▶ Task requirements:
- A) Answer these from the post on the Merkel Moratorium:
(i) Who has been debating Germany's role in the Euro crisis at project-syndicate?
(ii) In what year did Hoover proclaim his moratorium?
(iii) What prewar debt level did the Allies choose not to reimpose on occupied Germany?
- B) Write the next part of the post proposing a Merkel Moratorium, starting after its last sentence.

▶ Document passage:

The 'Creditanstalt', Vienna, Announces the 'Merkel Moratorium'



The 'Creditanstalt' Vienna Proudly Announces the

'Merkel Moratorium'


Herbert Hoover taking office in 1929.
Hoover proclaiming the Moratorium in 1931
Hoover inspecting occupied Germany in 1946
You too can join this illustrious Ahnengalerie

Hans-Werner Sinn and George Soros have been debating Germany's role in the Euro crisis at cross purposes at project-syndicate. Naturally I had to throw in my two cents, so I came up with the brilliant idea of the 'Merkel Moratorium'. Like all of my brilliant ideas, it will be attributed to the 'Creditanstalt' Vienna:


Maybe Germany could make the first step on the road to recovery by issuing a "Merkel Moratorium" suspending international debt payments, analogous to the Hoover Moratorium of 1931 that was the first step out of the Great Depression (followed by abandonment of the Gold Standard and rearmament Keynesianism). This suspended not only Germany's WWI reparations but also the private American Dawes Plan debt that was actually financing them, and was then fully repudiated by Hitler. The Allies had learned their lesson from the Versailles Treaty and did not reimpose the 675% prewar debt level on occupied Germany, allowing it to start the Bretton Woods era practically with a clean slate (more than was vouchsafed the UK - see Robert Kuttner in the NY Review).

▶ Dataset section:
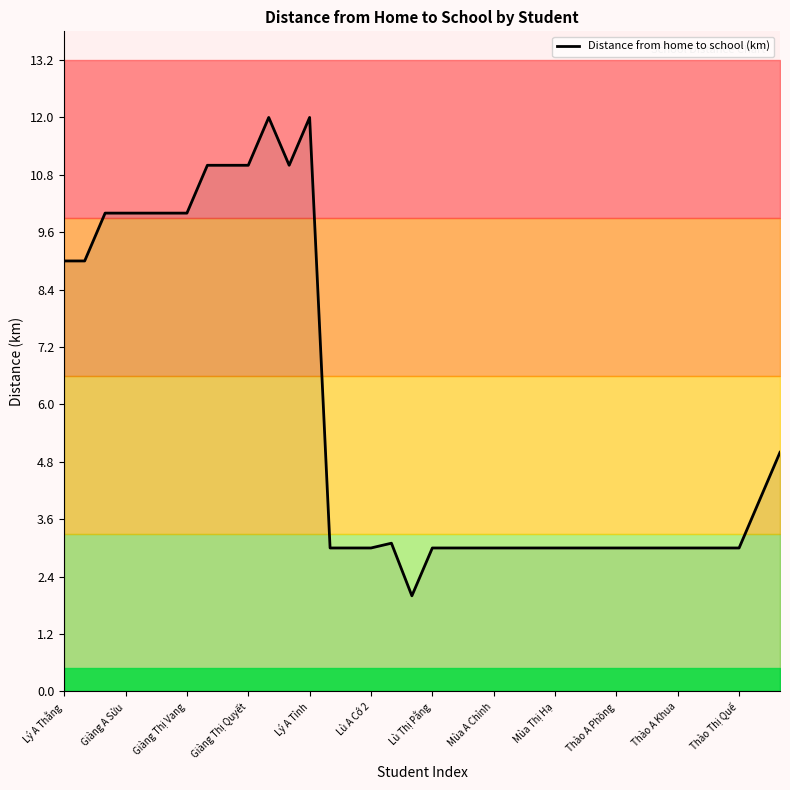

The value at 26 is 1.4. True or false?

False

▶ Results by task:
- A)
(i) Hans-Werner Sinn and George Soros
(ii) 1931
(iii) 675%

- B)
 The US, as net world creditor, could afford to absorb these losses and even went on to recycle its export surpluses in the Marshall Plan. Now the world has come almost full circle and Germany is a major net creditor. Does it have any alternative to debt forgiveness and recycling its trade surpluses with the Eurozone periphery? That austerity, deflation and forcible debt extraction are self-defeating is something we already learned in the 1930s. And a Eurozone breakup would be an even bigger debt write-off for Germany. So it's time to unclench the fist in the current account cookie pot and start doing something constructive.

Note: The 'Creditanstalt's' 'Merkel Moratorium' is not to be confused with the current German government's 2011 about-face on extending the lifetimes of nuclear reactors after the Fukushima disaster, also known as the 'Merkel Moratorium'.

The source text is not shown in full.